Figure RT.11. Anomalies annuelles (°C) dans la température de surface de la mer de l’Atlantique tropical (10°–20°N) dans la région de formation des cyclones tropicaux de l’Atlantique, par rapport à la moyenne de 1961–1990 {Figure 3.33}

Des sécheresses plus intenses et plus longues ont été observées dans des secteurs plus larges, particulièrement sous les tropiques et dans les sous-tropiques depuis les années 1970. Bien qu’il y ait beaucoup de mesures différentes de la sécheresse, beaucoup d’études utilisent les données de précipitation en combinaison avec les variations de température[6]. La recrudescence des sécheresses, en raison de températures plus hautes et des précipitations plus faibles sur les terres, a contribué à ces changements. {3.3}

Encart RT.3. Dynamique et stabilité des nappes glaciaires

Les nappes glaciaires sont les masses épaisses et larges de glace formée principalement par le tassement de la neige. Elles s’étendent sous leur poids propre, transférant la masse vers leurs bords où elles se délitent principalement par l’écoulement de surface de l’eau de la fonte des glaces ou par les glaciers émissaires produisant des icebergs dans les mers ou les lacs alentour. Les nappes glaciaires circulent par un phénomène de déformation au sein de la glace ou sur les matériaux se situant en-dessous d’elles grâce à la lubrification de l’eau de fonte. Pour que la base puisse se déplacer à une certaine vitesse, il est nécessaire que la température atteigne le point de fusion par la chaleur provenant de l’intérieur de la Terre, apportée par le déplacement d’eau de fonte, ou par la force de friction due au déplacement de la glace. Les vitesses de glissement dues à un certain stress gravitationnel peuvent différer de plusieurs ordres de grandeur, selon la présence ou l’absence de sédiment déformable, selon la rugosité du substrat et la provision et la distribution d’eau. Les caractéristiques de référence sont généralement mal définies, présentant des incertitudes importantes quant à la compréhension de la stabilité des nappes glaciaires. {4.6}

Le flux glaciaire est souvent canalisé dans des courants rapides de glace (soit un flux se déplaçant plus lentement que les murs de glace entre lesquels il se déplace) ou des glaciers d’échappement (avec des murs de roche). Le flux dans des courants de glace est dû soit à la force de gravitation augmentée par une glace plus épaisse dans des cuvettes de base, soit à une lubrification accrue à la base. {4.6}

La glace libérée à partir de la côte reste souvent attachée à la nappe glaciaire et devient une plate-forme glaciaire flottante.
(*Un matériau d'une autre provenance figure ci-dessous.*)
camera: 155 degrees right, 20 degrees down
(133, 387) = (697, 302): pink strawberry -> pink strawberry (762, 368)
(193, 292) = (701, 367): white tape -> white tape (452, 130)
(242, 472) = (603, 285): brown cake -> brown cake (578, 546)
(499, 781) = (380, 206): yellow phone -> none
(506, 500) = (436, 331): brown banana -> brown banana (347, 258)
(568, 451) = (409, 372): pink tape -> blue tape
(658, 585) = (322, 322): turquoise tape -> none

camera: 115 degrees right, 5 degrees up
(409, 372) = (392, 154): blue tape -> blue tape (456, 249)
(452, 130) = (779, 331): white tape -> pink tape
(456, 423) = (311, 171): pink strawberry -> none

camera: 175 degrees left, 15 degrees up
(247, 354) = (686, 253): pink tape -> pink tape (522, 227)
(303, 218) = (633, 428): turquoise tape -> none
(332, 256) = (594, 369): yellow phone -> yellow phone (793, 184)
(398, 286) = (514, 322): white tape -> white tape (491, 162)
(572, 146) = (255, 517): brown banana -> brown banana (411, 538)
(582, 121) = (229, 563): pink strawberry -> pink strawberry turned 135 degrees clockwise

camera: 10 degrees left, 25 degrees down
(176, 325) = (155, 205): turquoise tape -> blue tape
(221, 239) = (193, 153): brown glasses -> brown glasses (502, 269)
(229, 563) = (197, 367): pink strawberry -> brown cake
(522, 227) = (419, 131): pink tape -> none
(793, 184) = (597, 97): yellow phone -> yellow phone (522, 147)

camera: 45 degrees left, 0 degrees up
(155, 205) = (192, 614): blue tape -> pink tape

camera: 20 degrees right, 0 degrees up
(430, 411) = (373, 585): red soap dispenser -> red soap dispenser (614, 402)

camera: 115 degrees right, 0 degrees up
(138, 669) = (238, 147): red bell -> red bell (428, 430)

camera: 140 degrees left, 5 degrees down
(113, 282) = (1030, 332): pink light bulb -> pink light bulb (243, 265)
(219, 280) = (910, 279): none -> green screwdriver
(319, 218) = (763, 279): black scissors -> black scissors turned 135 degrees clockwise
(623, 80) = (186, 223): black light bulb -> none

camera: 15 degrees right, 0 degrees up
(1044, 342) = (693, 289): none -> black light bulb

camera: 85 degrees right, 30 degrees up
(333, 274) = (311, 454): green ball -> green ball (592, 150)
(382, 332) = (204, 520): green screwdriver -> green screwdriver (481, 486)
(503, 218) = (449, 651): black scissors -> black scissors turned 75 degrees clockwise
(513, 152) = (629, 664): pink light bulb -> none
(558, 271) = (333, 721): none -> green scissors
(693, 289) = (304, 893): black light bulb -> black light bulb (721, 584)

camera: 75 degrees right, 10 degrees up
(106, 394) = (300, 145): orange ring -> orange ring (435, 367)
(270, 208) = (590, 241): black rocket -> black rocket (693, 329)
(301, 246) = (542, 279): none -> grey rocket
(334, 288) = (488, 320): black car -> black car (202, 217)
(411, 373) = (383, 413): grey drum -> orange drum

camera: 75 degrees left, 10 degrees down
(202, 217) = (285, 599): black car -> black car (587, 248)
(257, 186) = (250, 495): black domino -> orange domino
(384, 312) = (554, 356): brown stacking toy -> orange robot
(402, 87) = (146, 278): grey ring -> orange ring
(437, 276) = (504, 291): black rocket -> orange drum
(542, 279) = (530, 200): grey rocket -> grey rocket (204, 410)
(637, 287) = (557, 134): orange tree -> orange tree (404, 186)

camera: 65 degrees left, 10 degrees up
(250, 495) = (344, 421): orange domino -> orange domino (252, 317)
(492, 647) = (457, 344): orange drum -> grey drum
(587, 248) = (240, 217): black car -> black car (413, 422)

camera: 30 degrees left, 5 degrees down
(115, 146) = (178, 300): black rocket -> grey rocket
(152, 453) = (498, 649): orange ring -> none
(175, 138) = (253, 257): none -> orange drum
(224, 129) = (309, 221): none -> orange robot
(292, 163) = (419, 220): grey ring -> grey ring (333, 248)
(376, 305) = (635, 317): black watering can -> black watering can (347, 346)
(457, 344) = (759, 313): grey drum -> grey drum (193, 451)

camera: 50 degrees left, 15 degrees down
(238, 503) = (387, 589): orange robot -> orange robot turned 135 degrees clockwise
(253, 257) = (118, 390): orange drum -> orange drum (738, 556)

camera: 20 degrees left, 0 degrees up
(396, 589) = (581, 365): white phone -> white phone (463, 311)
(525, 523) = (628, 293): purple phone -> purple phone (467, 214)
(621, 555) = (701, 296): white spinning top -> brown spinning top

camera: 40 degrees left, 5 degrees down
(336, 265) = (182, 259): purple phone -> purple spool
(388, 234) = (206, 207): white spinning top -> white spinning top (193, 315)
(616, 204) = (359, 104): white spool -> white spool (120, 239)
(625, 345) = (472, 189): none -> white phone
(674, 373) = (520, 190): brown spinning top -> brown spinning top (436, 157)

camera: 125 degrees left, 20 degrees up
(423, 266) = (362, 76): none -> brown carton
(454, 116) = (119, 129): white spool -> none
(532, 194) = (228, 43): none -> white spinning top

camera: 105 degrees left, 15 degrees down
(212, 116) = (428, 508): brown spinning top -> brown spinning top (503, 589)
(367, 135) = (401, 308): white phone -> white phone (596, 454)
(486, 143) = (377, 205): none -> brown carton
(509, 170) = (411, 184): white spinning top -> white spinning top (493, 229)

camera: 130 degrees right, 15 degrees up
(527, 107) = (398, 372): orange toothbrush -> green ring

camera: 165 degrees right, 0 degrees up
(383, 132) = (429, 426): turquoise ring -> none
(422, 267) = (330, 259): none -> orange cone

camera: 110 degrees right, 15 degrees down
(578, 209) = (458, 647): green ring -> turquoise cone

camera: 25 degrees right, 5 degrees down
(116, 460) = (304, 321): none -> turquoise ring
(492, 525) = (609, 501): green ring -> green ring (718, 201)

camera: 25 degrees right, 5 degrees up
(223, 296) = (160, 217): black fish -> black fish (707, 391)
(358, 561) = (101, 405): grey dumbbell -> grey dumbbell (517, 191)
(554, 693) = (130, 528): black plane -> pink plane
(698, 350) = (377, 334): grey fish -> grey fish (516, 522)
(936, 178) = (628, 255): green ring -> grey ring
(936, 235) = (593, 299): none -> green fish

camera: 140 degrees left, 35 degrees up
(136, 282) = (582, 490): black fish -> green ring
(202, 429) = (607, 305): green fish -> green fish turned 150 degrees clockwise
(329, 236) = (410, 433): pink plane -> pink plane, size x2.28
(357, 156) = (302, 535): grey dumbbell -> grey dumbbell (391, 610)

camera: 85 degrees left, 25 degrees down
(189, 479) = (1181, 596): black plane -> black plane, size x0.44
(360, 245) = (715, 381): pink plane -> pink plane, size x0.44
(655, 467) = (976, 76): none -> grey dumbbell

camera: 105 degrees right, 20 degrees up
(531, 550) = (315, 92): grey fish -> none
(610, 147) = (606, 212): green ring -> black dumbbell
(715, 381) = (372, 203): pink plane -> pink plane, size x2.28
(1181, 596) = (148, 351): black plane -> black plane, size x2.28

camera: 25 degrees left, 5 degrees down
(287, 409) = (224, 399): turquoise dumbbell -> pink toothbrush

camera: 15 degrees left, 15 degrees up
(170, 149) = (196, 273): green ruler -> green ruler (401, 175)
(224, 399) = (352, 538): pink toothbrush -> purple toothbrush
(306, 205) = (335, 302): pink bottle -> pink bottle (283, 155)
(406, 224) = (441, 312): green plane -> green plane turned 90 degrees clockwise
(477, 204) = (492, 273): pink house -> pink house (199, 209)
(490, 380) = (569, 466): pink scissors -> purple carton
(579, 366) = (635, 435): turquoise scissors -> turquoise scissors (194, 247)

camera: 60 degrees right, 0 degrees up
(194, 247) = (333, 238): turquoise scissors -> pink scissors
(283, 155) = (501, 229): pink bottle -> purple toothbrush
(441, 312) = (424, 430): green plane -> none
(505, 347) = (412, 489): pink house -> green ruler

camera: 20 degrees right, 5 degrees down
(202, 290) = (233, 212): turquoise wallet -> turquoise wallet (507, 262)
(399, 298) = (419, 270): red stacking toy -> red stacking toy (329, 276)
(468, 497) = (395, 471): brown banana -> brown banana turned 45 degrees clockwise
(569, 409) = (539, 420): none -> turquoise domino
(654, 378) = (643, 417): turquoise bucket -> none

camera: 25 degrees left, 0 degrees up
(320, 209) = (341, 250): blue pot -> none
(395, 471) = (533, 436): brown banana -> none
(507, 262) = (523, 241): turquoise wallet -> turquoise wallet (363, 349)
Cette dernière avance, s’élargissant et s’amincissant sous son propre poids, alimenté par les chutes de neige à la surface et par la glace de la nappe glaciaire. La friction sur les côtés de la nappe glaciaire et sur les hauts-fonds locaux la ralentit et ralentit ainsi l’amoindrissement de la nappe glaciaire. Une plate-forme glaciaire perd sa masse par fragmentation (donnant naissance à des icebergs) et par la fonte de la base dans la cavité océanique située au-dessous. Des études suggèrent qu’un réchauffement de l’océan de 1°C pourrait accélérer la fonte de la couche de glace basale de 10 m an–1, mais le fait que l’on connaisse mal les cavités dans les bancs de glace, en grande partie inaccessibles, limite l’exactitude de telles évaluations. {4.6}

Les mesures paléoclimatiques des périodes glaciaires précédentes indiquent que les nappes de glace se rétrécissent en réaction au réchauffement et s’élargissent en réaction au refroidissement, mais que le rétrécissement peut être beaucoup plus rapide que la croissance. Les volumes des nappes glaciaires au Groenland et en Antarctique sont équivalents à respectivement environ 7 m et 57 m de hausse de niveau de la mer. Les données paléoclimatiques indiquent qu’une ou les deux nappes de glace ont probablement fondu de manière substantielle de par le passé. Cependant, des données relatives à la glace montrent qu’aucune de ces nappes de glace n’a complètement disparu au cours des périodes chaudes pendant au moins un million d’années avant aujourd’hui. Les nappes glaciaires peuvent répondre au forçage environnemental sur de très longues durées, impliquant que l’occurrence de changements futurs peut résulter du réchauffement actuel. Par exemple, un réchauffement de la surface peut prendre plus de 10 000 ans pour pénétrer dans le lit et y changer les températures. La vitesse de la glace sur la plus grande partie d’une nappe glaciaire change lentement en réponse aux changements de la forme ou de la température superficielle de la nappe glaciaire, mais des grands changements de vitesse peuvent se produire rapidement dans les courants de glace et les glaciers d’échappement suite à des changement de conditions à la base, à la pénétration d’eau de fonte dans le lit ou à des changements dans les plates-formes glaciaires dans lesquelles les glaces s’écoulent.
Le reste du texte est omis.